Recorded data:
▬▬▬
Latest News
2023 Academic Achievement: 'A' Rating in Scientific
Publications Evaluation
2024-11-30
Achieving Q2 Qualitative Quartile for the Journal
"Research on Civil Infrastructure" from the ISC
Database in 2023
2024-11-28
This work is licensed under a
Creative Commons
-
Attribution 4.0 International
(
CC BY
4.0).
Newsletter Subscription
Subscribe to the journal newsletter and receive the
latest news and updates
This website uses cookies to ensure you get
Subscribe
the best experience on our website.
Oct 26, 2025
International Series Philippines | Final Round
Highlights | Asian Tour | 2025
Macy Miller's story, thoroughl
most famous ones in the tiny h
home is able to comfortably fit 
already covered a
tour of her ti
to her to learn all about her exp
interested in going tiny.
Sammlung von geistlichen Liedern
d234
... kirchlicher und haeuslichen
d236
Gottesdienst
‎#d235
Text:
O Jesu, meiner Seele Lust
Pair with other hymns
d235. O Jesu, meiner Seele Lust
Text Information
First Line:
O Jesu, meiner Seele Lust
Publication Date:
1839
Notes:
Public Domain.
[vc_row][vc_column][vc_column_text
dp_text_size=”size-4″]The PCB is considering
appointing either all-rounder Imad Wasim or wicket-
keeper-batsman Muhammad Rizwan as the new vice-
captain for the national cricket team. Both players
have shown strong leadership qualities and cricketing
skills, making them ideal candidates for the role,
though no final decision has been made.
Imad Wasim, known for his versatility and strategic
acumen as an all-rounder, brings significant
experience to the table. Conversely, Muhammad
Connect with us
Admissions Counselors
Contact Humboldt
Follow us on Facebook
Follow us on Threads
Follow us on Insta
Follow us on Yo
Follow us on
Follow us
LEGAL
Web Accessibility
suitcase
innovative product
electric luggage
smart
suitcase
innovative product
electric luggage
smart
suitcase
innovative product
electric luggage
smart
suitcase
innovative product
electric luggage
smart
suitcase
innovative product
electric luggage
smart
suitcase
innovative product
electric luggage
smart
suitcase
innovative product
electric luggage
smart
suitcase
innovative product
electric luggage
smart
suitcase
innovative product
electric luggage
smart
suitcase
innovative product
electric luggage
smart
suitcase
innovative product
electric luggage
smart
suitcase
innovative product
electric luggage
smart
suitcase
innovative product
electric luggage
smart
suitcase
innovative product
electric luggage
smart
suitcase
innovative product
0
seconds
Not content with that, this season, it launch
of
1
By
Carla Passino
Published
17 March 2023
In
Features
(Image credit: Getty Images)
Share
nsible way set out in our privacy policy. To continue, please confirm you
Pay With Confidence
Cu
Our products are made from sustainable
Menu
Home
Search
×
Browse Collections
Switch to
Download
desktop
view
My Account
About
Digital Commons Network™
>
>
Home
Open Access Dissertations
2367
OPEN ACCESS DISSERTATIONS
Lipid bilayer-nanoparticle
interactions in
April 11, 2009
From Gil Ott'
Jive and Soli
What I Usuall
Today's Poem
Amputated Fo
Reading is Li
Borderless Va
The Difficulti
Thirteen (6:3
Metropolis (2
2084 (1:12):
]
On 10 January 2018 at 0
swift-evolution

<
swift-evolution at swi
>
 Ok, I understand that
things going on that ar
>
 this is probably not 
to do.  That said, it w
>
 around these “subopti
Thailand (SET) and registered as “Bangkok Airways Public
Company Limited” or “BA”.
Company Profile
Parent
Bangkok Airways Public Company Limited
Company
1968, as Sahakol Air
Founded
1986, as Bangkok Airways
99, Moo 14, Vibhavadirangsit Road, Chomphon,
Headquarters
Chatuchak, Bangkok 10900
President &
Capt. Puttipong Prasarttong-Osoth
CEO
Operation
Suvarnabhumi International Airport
▬▬▬
Your instructions:
Would you please copy every line in the data that contains the word "Subscribe"?

Finished exercise:
Subscribe to the journal newsletter and receive the
Subscribe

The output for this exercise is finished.